One observation: what these guys are finding are Mersenne primes, which are just a subset of the primes. All of the largest known prime numbers are Mersenne primes, thanks to this project. Knowing a subset of primes might serve as useful land-marks for clever algorithms on very large numbers. Factoring mega-digit numbers, for example.

Is there anyway to explain all this in layman's terms? Or any pratical uses for any of this?

Sorry

I'm mostly a dilletante at number theory, but here's a start. Maybe a real number theory expert can step in :-)

The primes are sort of elemental among the integers. A prime integer is divisible by only one and itself. For example, the first few primes are {2, 3, 5, 7, 11, 13...}. The number 6 is not prime. It's "prime factorization" is (2)(3). The prime-factorization of 12 is (2)(2)(3).

There are an infinite number of primes. There is no "largest" prime, although there is a "largest known prime." There is no known "formula" for generating the primes. It's conjectured that there cannot be any such formula, but to my knowledge nobody can prove that. However, there are theorems regarding their density, as we go out towards infinity. They get more and more sparse, as we travel along the number line. The theorems for prime density are only "asymtotic," that is to say that they only become accurate as we approach infinity. In fact, the density of primes even for very large numbers is higher than the theorem's limit. So, finding primes far out on the number line can be useful for generating "actual" density statistics.

The primes have many uses, most of them flowing from the fact that a set of numbers {0, 1, ... Q}, where Q is prime, is a "field" over modular multiplication and addition, where the modulus is Q. It would take me a bit to explain what a field is, but essentially it's a set of numbers (or objects), together with two operations that are addition or multiplication (or that "act like" those two ops), which all "behave like" the numbers we're familiar with: they have a "zero" (additive identity), "1" (multiplicative identy), every object (except zero) has a multiplicative inverse, i.e. "1/x" is defined.

......I have no idea what an integer is. I might be able to understand if you explain in gumby terms. Otherwise I get confused. :-)

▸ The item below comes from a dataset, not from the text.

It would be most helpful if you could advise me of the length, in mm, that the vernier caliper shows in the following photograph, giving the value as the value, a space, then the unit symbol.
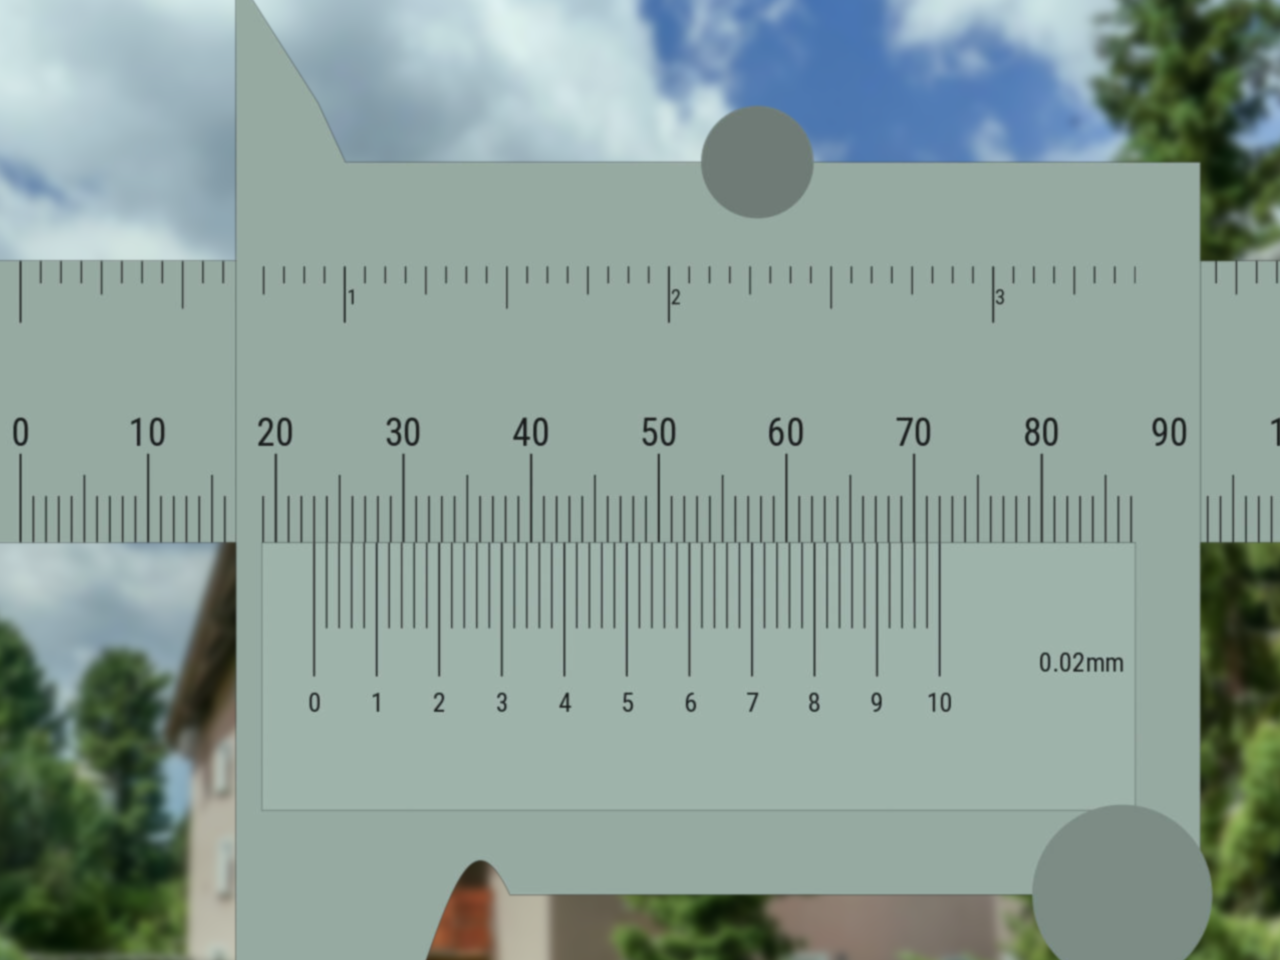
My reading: 23.0 mm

No fractions (rationals), decimals (reals), etc.

There are particular rules which apply to both trial factoring and primality proofs of Mersenne primes that do not apply to primes in general. It is quite likely that the largest known prime number at any given time will always be a Mersenne prime, and it was only for a few brief months (IIRC) a number of years ago that this was not true.

In short, Mersenne primes are *easier* to find than big primes of more general form. However, the study of Mersenne primes may lead to the discovery of more general principles which are more broadly applicable. Like most scientific research, scientists are just looking for something interesting, without necessarily having too much preference for what that might be.

Mersenne numbers are used in the convolution algorithms central to Apple's QuickTime compression technology, invented by Dr. Richard Crandall, who used to be a Chief Scientist at NeXT (Steve Jobs' startup after he got booted by Apple) and returned to Apple as an Apple Fellow, IIRC (memory a little wobbly). He is now an adjunct prof. at Reed College, OR,
http://www.google.com/u/Reed?q=Crandall&x=0&y=0 , and has his own software consulting company, Perfectly Scientific
http://www.perfsci.com/. He wrote the large-integer arithmetic algorithms which George Woltman has optimized in Prime95. (He's also a nice guy who answered my ignorant emails very helpfully!)